◆ **PASSAGE PROVIDED**:
- Genre: Reality; Sports; Comedy;
- Starring: Bill Murray; Brian Doyle-Murray;
- Opening theme: "The Thing About Baseball" by Bill Murray
- Country of origin: United States
- Original language: English
- No. of seasons: 1
- No. of episodes: 10

Production
- Executive producers: Dub Cornett; Bill Murray; Brian Doyle-Murray;
- Producer: Victoria Lily Shaffer
- Cinematography: Anna Schwaber
- Editor: Jack Alvino
- Running time: 9–11 minutes
- Production company: Oso Studios

Original release
- Network: Facebook Watch
- Release: November 20, 2017 – January 22, 2018

= Bill Murray & Brian Doyle-Murray's Extra Innings =

American reality television series

Bill Murray & Brian Doyle-Murray's Extra Innings is an American reality web series that premiered on November 20, 2017 on Facebook Watch. This show follows actors and brothers Bill Murray and Brian Doyle-Murray as they visit Minor League ballparks across the country, immersing themselves in the local culture and interacting with the different communities. Facebook ordered a ten episode first season of the show which premiered on November 20, 2017 with all subsequent episodes airing on the following Mondays.

◆ **TASK**:
In the Extra Innings entry, rename "ballparks" to "stadiums" and write the passage out again, beginning at the words "Original release" and stopping after "the following Mondays.".

◆ **EXERCISE DATA**:
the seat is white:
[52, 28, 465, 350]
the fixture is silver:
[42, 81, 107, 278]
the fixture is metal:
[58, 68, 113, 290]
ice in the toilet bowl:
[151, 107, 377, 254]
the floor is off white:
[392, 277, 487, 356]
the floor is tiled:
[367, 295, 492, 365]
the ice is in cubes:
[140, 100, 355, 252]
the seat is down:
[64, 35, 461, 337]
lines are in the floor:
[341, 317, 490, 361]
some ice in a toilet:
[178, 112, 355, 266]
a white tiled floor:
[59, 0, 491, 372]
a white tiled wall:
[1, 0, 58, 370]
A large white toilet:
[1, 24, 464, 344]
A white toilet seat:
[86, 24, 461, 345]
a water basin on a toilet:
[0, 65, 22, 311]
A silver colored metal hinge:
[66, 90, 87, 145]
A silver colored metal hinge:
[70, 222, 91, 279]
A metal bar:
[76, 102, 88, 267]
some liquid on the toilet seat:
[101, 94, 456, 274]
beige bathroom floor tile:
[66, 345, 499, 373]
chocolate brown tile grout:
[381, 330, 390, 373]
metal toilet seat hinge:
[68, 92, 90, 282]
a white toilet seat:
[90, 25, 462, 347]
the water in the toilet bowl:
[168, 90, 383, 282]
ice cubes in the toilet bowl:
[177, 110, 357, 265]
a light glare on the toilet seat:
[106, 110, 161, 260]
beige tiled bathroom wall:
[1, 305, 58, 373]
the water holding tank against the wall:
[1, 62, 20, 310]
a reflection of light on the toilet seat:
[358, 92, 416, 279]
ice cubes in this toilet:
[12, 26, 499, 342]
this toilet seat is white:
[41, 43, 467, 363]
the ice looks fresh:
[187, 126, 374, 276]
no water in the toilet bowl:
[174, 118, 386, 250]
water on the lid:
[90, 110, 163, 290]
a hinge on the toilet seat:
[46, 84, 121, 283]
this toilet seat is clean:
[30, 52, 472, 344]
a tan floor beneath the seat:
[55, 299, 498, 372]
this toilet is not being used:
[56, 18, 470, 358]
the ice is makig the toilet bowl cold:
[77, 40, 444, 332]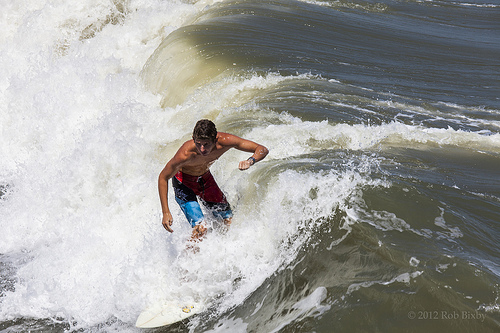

◆ **TASK SOLUTION**:
Original release
- Network: Facebook Watch
- Release: November 20, 2017 – January 22, 2018

= Bill Murray & Brian Doyle-Murray's Extra Innings =

American reality television series

Bill Murray & Brian Doyle-Murray's Extra Innings is an American reality web series that premiered on November 20, 2017 on Facebook Watch. This show follows actors and brothers Bill Murray and Brian Doyle-Murray as they visit Minor League stadiums across the country, immersing themselves in the local culture and interacting with the different communities. Facebook ordered a ten episode first season of the show which premiered on November 20, 2017 with all subsequent episodes airing on the following Mondays.